The oldest known example of a Corinthian column is in the Temple of Apollo Epicurius at Bassae in Arcadia, ca 450–420 BCE. It is not part of the order of the temple itself, which has a Doric colonnade surrounding the temple and an Ionic order within the cella enclosure. A single Corinthian column stands free, centered within the cella. Quite mysterious, and the archaeologists debate what it is all about: perhaps a votive column? A few examples of Corinthian columns in Greece during the next century are all used inside temples. A more famous example, and the first documented use of the Corinthian order on the exterior of a structure, is the circular Choragic Monument of Lysicrates in Athens, erected ca 334 BCE.
Maison Carrée, Nimes, France, 14 BCE
The Corinthian order really came into its own in Roman practice, however, as at the Maison Carrée, Nimes(illustration, right).

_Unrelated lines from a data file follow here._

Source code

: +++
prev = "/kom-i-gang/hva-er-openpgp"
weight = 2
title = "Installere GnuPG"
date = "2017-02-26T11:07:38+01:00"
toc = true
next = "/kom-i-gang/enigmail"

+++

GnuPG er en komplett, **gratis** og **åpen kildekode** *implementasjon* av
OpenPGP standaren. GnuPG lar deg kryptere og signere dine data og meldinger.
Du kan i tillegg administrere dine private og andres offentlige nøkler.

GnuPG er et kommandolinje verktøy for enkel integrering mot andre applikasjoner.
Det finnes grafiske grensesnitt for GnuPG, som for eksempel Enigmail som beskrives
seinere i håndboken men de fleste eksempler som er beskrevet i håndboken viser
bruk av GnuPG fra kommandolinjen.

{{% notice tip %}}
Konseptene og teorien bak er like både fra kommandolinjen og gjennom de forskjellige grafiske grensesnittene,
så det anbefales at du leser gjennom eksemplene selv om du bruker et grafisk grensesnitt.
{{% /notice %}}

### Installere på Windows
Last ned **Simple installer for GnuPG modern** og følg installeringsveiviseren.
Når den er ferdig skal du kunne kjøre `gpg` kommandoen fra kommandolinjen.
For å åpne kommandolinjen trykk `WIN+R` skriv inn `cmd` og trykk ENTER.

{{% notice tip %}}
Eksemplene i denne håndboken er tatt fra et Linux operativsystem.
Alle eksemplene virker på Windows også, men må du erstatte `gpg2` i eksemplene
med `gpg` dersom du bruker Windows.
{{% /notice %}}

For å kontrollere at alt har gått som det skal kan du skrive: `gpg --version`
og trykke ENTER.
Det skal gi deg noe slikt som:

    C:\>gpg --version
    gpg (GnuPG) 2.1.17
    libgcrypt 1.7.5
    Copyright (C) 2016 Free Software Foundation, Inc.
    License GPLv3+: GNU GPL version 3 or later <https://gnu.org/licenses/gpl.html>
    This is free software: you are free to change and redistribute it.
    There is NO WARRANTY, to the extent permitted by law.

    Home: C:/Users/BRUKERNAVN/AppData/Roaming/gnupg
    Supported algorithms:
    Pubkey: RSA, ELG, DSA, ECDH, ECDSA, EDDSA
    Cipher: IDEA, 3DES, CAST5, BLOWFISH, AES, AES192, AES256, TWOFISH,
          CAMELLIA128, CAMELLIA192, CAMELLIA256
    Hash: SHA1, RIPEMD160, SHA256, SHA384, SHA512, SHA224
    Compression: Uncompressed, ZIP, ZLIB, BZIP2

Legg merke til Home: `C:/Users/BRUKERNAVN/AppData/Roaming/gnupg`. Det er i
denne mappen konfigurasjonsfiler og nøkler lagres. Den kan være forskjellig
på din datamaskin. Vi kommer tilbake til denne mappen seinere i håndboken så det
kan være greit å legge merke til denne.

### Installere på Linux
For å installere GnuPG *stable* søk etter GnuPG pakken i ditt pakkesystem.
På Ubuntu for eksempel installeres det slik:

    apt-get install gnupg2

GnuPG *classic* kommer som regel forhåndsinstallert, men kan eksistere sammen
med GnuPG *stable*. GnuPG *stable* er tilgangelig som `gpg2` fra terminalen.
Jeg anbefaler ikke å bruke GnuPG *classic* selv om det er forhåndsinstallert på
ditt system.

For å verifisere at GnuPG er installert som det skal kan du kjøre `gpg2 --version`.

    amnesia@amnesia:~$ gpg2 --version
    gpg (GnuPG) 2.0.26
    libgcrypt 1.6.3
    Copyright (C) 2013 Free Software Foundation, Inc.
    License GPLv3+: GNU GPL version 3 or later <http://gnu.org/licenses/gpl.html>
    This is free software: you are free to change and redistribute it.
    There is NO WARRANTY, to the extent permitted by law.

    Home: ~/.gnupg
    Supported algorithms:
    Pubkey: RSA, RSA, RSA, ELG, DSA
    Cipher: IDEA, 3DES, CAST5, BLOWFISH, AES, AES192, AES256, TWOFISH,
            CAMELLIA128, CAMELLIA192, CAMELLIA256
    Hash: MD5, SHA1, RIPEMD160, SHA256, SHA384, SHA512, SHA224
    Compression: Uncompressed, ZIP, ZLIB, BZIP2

Most buildings (and most clients) are satisfied with just two orders. When orders are superposed one above another, as they are at the Flavian Amphitheater— the Colosseum— the natural progression is from sturdiest and plainest (Doric) at the bottom, to slenderest and richest (Corinthian) at the top. The Colosseum's topmost tier has an unusual order that came to be known as the Composite order during the 16th century. The mid-16th century Italians, especially Sebastiano Serlio and Vignola, who established a canonic version of the orders, thought they detected a "Composite order," combining the volutes of the Ionic with the foliage of the Corinthian, but in Roman practice volutes were almost always present.

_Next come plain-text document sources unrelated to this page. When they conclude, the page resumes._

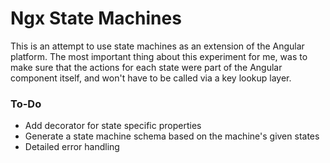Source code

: # Ngx State Machines

This is an attempt to use state machines as an extension of the Angular platform. The most important thing about this experiment for me, was to make sure that the actions for each state were part of the Angular component itself, and won't have to be called via a key lookup layer.

### To-Do
- Add decorator for state specific properties
- Generate a state machine schema based on the machine's given states
- Detailed error handling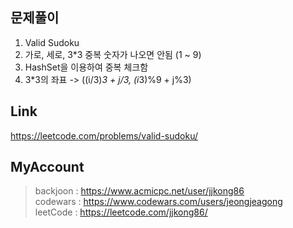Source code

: ## 문제풀이
 1. Valid Sudoku
 2. 가로, 세로, 3*3 중복 숫자가 나오면 안됨 (1 ~ 9)
 3. HashSet을 이용하여 중복 체크함
 4. 3*3의 좌표  -> ((i/3)*3 + j/3, (i*3)%9 + j%3)
 
## Link
https://leetcode.com/problems/valid-sudoku/

## MyAccount

> backjoon : <https://www.acmicpc.net/user/jjkong86>  
> codewars : <https://www.codewars.com/users/jeongjeagong>  
> leetCode : <https://leetcode.com/jjkong86/>
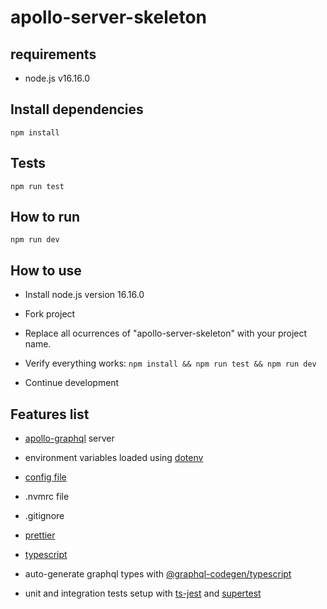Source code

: # apollo-server-skeleton

## requirements

- node.js v16.16.0

## Install dependencies

`npm install`

## Tests

`npm run test`

## How to run

`npm run dev`

## How to use

- Install node.js version 16.16.0

- Fork project

- Replace all ocurrences of "apollo-server-skeleton" with your project name.

- Verify everything works: `npm install && npm run test && npm run dev`

- Continue development

## Features list

- [apollo-graphql](https://github.com/apollographql/apollo-server) server

- environment variables loaded using [dotenv](https://github.com/motdotla/dotenv)

- [config file](./src/config/index.ts)

- .nvmrc file

- .gitignore

- [prettier](https://github.com/prettier/prettier)

- [typescript](https://github.com/microsoft/TypeScript)

- auto-generate graphql types with [@graphql-codegen/typescript](https://www.graphql-code-generator.com/plugins/typescript/typescript)

- unit and integration tests setup with [ts-jest](https://www.npmjs.com/package/ts-jest) and [supertest](https://github.com/visionmedia/supertest)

Simplified Corinthian capital at the Cistercian monastery at Sacramenia, province of Segovia, 12th-13th century
In Romanesque and Gothic architecture, where the Classical system had been replaced by a new esthetic composed of arched vaults springing from columns, the Corinthian capital was still retained. It might be severely plain, as in the typical Cistercian architecture (illustration left), which encouraged no distraction from liturgy and ascetic contemplation, or in other contexts it could be treated to numerous fanciful variations, even on the capitals of a series of columns or colonettes within the same system.
During the 16th century, a sequence of engravings of the orders in architectural treatises helped standardize their details within rigid limits. Sebastiano Serlio; the Regola delli cinque ordini of Giacomo Barozzi da Vignola (1507-1573); the Quattro libri di Architettura of Andrea Palladio, and Vincenzo Scamozzi's Idea della Architettura Universale, were followed in the 17th century by French treatises with further refined engraved models, such as Perrault's.